I would throw-in A. Rod, if Atlanta would give the Yanks back Chipper. Heck, if I am Steinbrenner, I’d give’em Hughes and A. Rod for Smoltz and Chipper, and agree to pay 1/2 the difference between A-Rod and Chipper’s salary for the rest of their contracts as a sweetner. Or if I’m Cashman, I’d say, “If you let us get away without the salary difference make-up, we will throw in our next best minor leaguer.” Who is Jose Tabata, according to ESPN the magazine. Never heard of him myself, but there are limits, and following anyone’s minor league baseball career is one of mine. (Jordan's was the last one.)


Speaking of the Braves, by the way, did I write off the Braves, way back??

Am I still doubting the Tigers? Yes. Why?


How atrocious and illegitimate is the National League Wild Card going to be? Could the Wild Card and the NL West winner both be under .500 or is that mathematically impossible?

The umpiring seems especially bad this season. Could it be related to the umpire firing-resignation idiocy of a few years back. We have more crappy umpires, or fewer good ones, hence more bad calls. Among the worst see Hunter Wendelstadt, C.B. Buckner, Angel Hernandez. Nothing bothers me more than an inconsistent strike zone.

Ugh, and did the Clarion lay the jinx on A-Rod’s defense or what??! see link from May 11th The Clarion was commenting on how good he looked in the field, simply on the basis of personal observation. Since then he has disintegrated to the point where I heard Jim Rome use his name and Chuck Knoblauch’s together in a sentence this week.
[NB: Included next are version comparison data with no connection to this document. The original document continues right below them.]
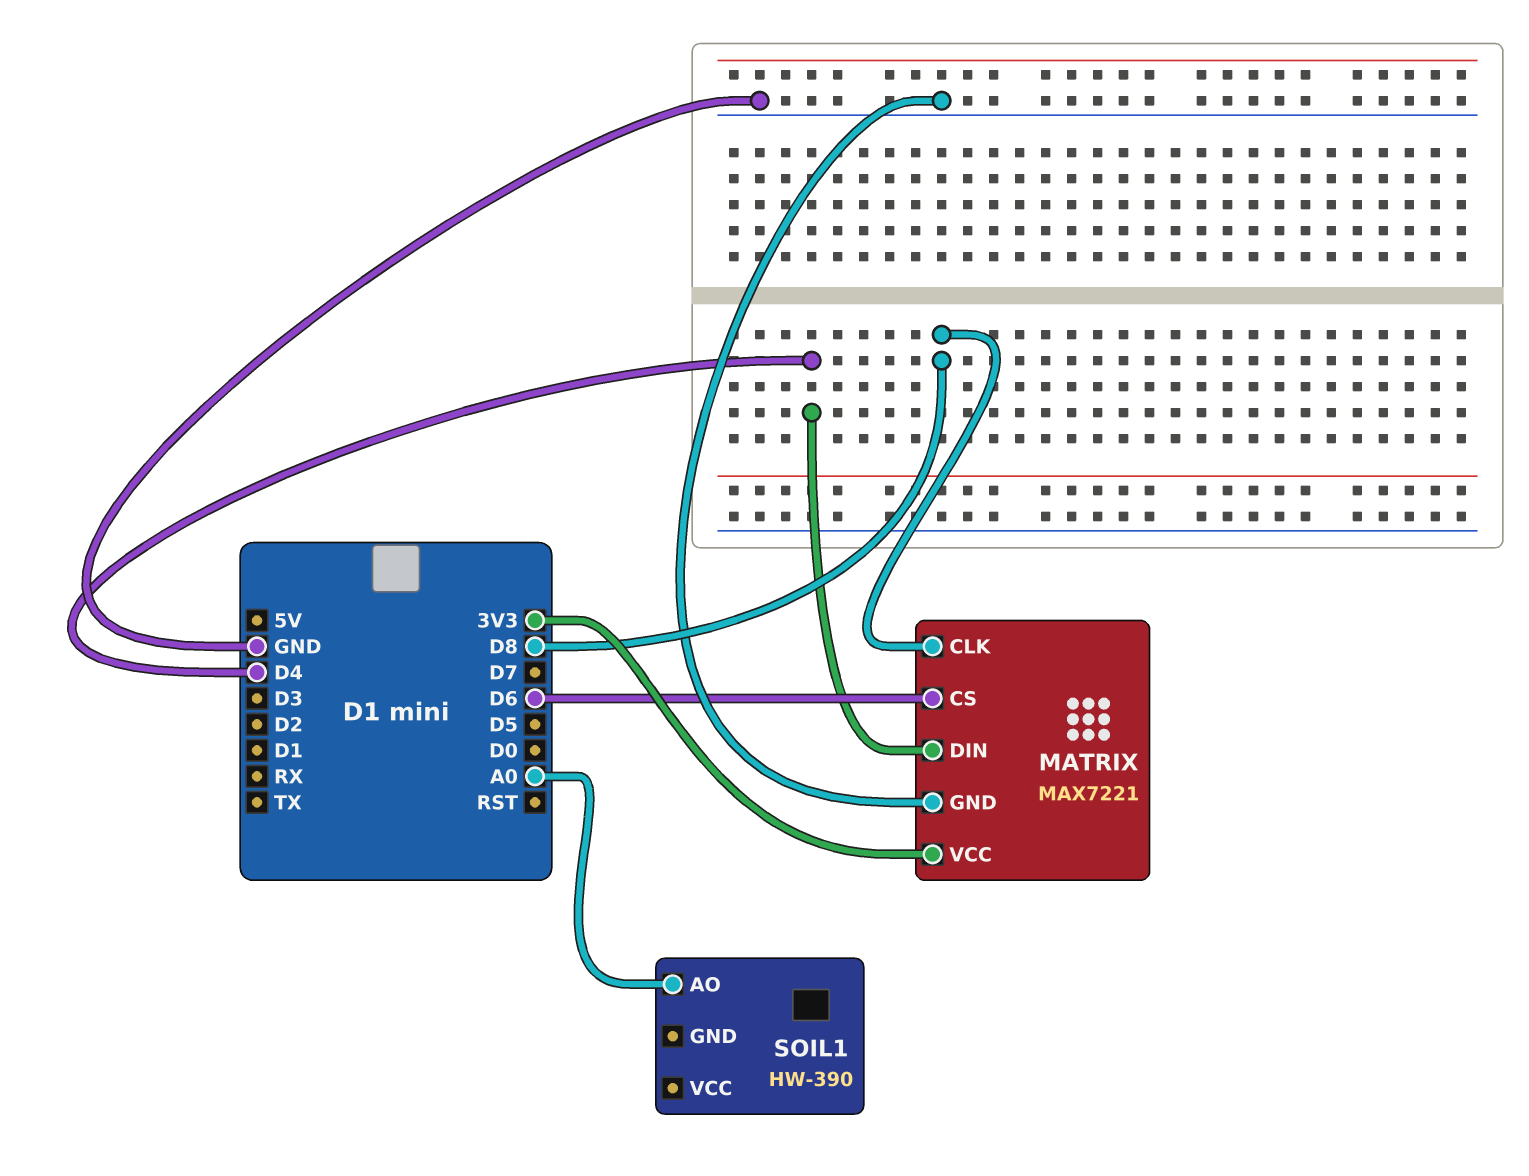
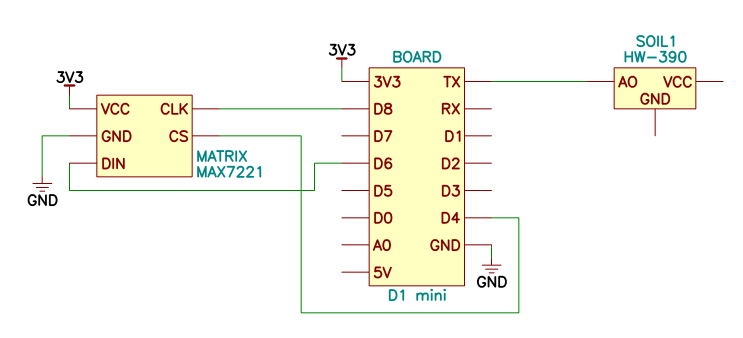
MATRIX pin CS: D6 -> D4
MATRIX pin DIN: D4 -> D6
SOIL1 pin AO: A0 -> TX

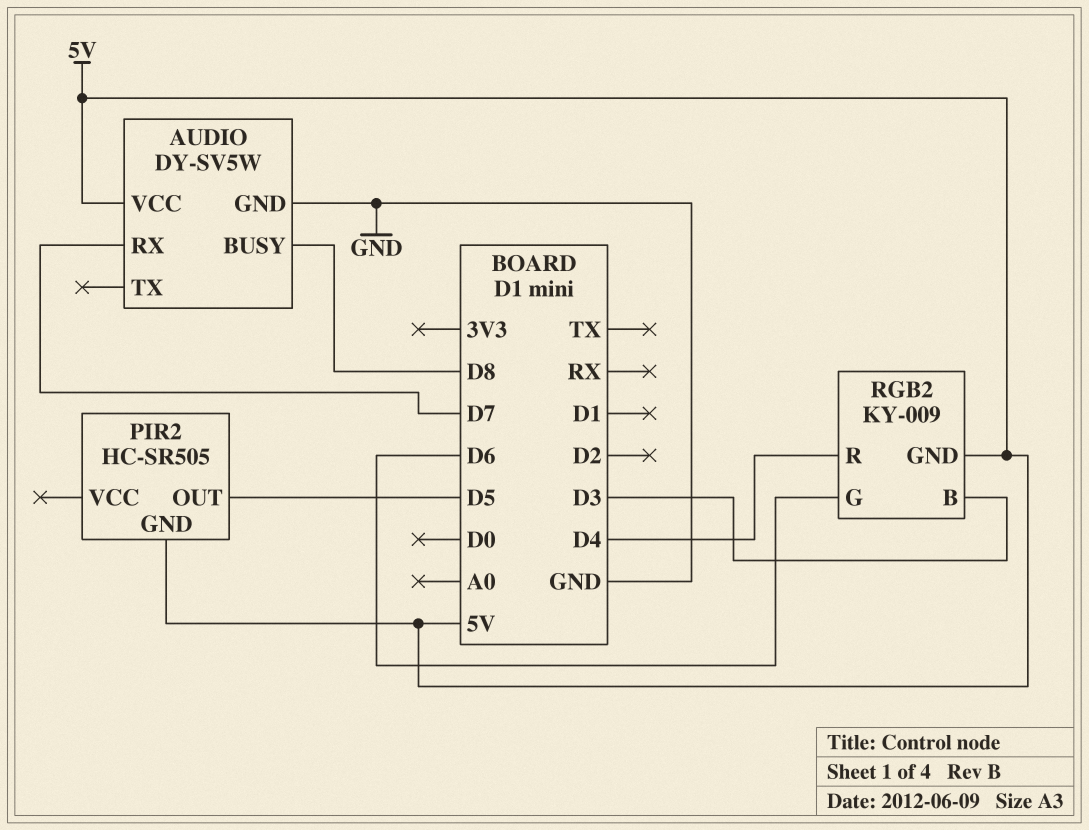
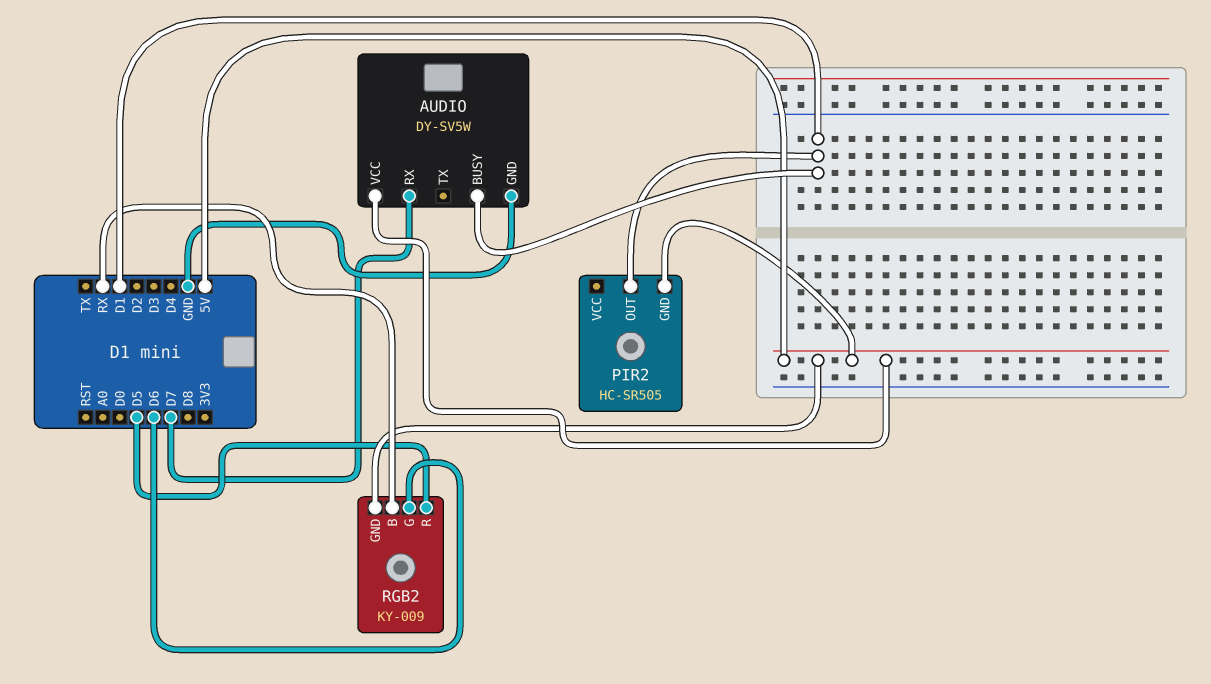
AUDIO pin BUSY: D8 -> D1
PIR2 pin OUT: D5 -> D1
RGB2 pin B: D3 -> RX
RGB2 pin R: D4 -> D5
Now Rome may have said something like, “I am not quite ready to say A-Rod has gone Chuck Knoblauch yet, but way to back a brother up…” meaning he hadn’t given him the full indictment, yet, but, it is just mortifying when people start thinking you have entered Steve Sax-Chuck Knoblauch land. (And who was that Mets catcher who couldn’t throw the ball back to the mound?? Help me out sports fans.)

Mike Francesa from WFAN in New York correctly noted yesterday, the Twins are in the Wild Card race the rest of the way. They are 32-8 in their last 40 games, not only do they have Santana and Liriano pitching great, but Brad Radke has won five straight decisions, too. Wow!! They are coming hard.

I am an MLB.tv junkie...

But having said that, it is fascinating to listen to the out of town announcers take on certain issues. Case in point the Texas Rangers announcers take on A-Rod’s recent defensive slump. They said they had heard he has the yips. This was the perfect metaphor insofar as it extends the Tiger Woods analogy, that A-Rod was making about himself the other night.

see quote in this article

The Rangers' announcers also opined that maybe he was just in a slump and in NYC slumps, like everything else are different. In the city that is the financial center of the universe, a city that never sleeps, perhaps, everything is micro-analyzed, overly broken down, overly considered. No. You don't say. Yet this felt like a very Taoist, Eastern critique on some level.